Simulations in 2D resonators confirm that the baroclinic acoustic streaming is largely frequency independent, and its intensity increases with the temperature gradient between the hot and cold surface. It can be potentially important that a slight maximum of the streaming flow is observed at 40 kHz, which may suggest the optimal frequency of the acoustic wave for a specific application. This maximum also varies weakly with the temperature gradient. This suggests that the streaming phenomenon may have an even more positive effect in the case of large temperature differences between hot and cold sources and that the frequency of the acoustic wave should be selected in accordance with the expected temperature difference.

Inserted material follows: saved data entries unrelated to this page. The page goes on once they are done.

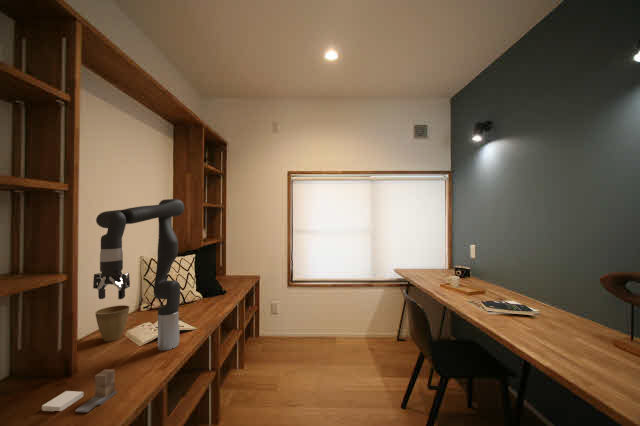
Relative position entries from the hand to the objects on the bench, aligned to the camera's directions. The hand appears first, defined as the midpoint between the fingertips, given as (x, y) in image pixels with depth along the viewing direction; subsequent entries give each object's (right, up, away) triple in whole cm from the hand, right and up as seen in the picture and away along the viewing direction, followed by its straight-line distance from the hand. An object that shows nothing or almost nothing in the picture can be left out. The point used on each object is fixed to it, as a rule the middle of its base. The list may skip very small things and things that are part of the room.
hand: (111, 298), depth 112 cm
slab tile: (-4, -31, -12) cm, 34 cm away
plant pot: (-27, -33, +36) cm, 56 cm away
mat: (+7, -32, -14) cm, 35 cm away
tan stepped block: (+7, -31, -16) cm, 36 cm away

Simulations in a 3D resonator show that a three-dimensional pair of streaming vortices is formed in the whole space of the resonator. Examination of the streaming flow in the longitudinal cross-sections exposes that the intensity of streaming is gradually decreasing approaching the side walls of the resonator creating a quasi-parabolic profile. It shows that the future development of this research should focus on fully 3D calculations for various frequencies and temperature gradients and a precise identification of the influence of the bounding walls on the streaming flow.

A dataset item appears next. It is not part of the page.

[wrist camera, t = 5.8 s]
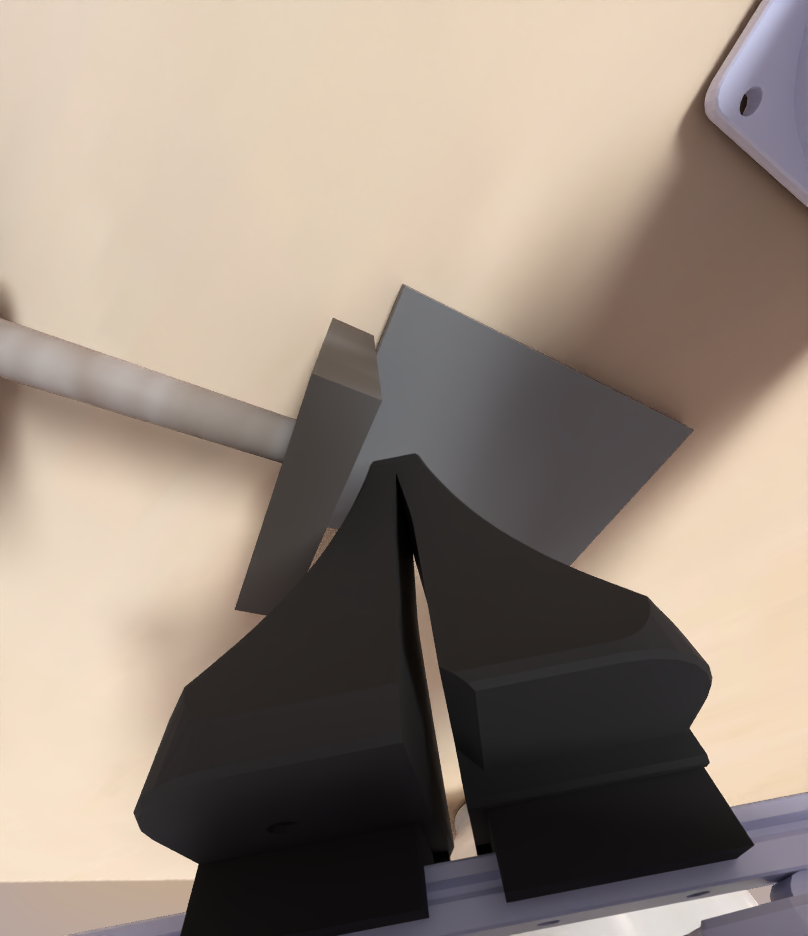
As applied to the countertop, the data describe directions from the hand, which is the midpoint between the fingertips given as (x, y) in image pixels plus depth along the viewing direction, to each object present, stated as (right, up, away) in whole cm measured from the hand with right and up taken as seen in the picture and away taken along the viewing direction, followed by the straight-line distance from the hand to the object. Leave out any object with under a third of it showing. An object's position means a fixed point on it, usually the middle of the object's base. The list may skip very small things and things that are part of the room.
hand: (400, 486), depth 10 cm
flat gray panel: (+4, 0, +4) cm, 6 cm away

Simulations in the long and narrow channel, the dimensions of which corresponded to a typical U-shaped resistance thermometer, show that the acoustic streaming can be induced by vibration of the far end vertical wall and manifest itself as a long row of counter-rotating vortices that vary slightly along the channel. Moreover, comparing the simulation with and without wall vibrations shows that the movement of the fluid caused by the acoustic streaming flow intensifies the convective heat transfer, which may shorten the measurement time of such a thermometer.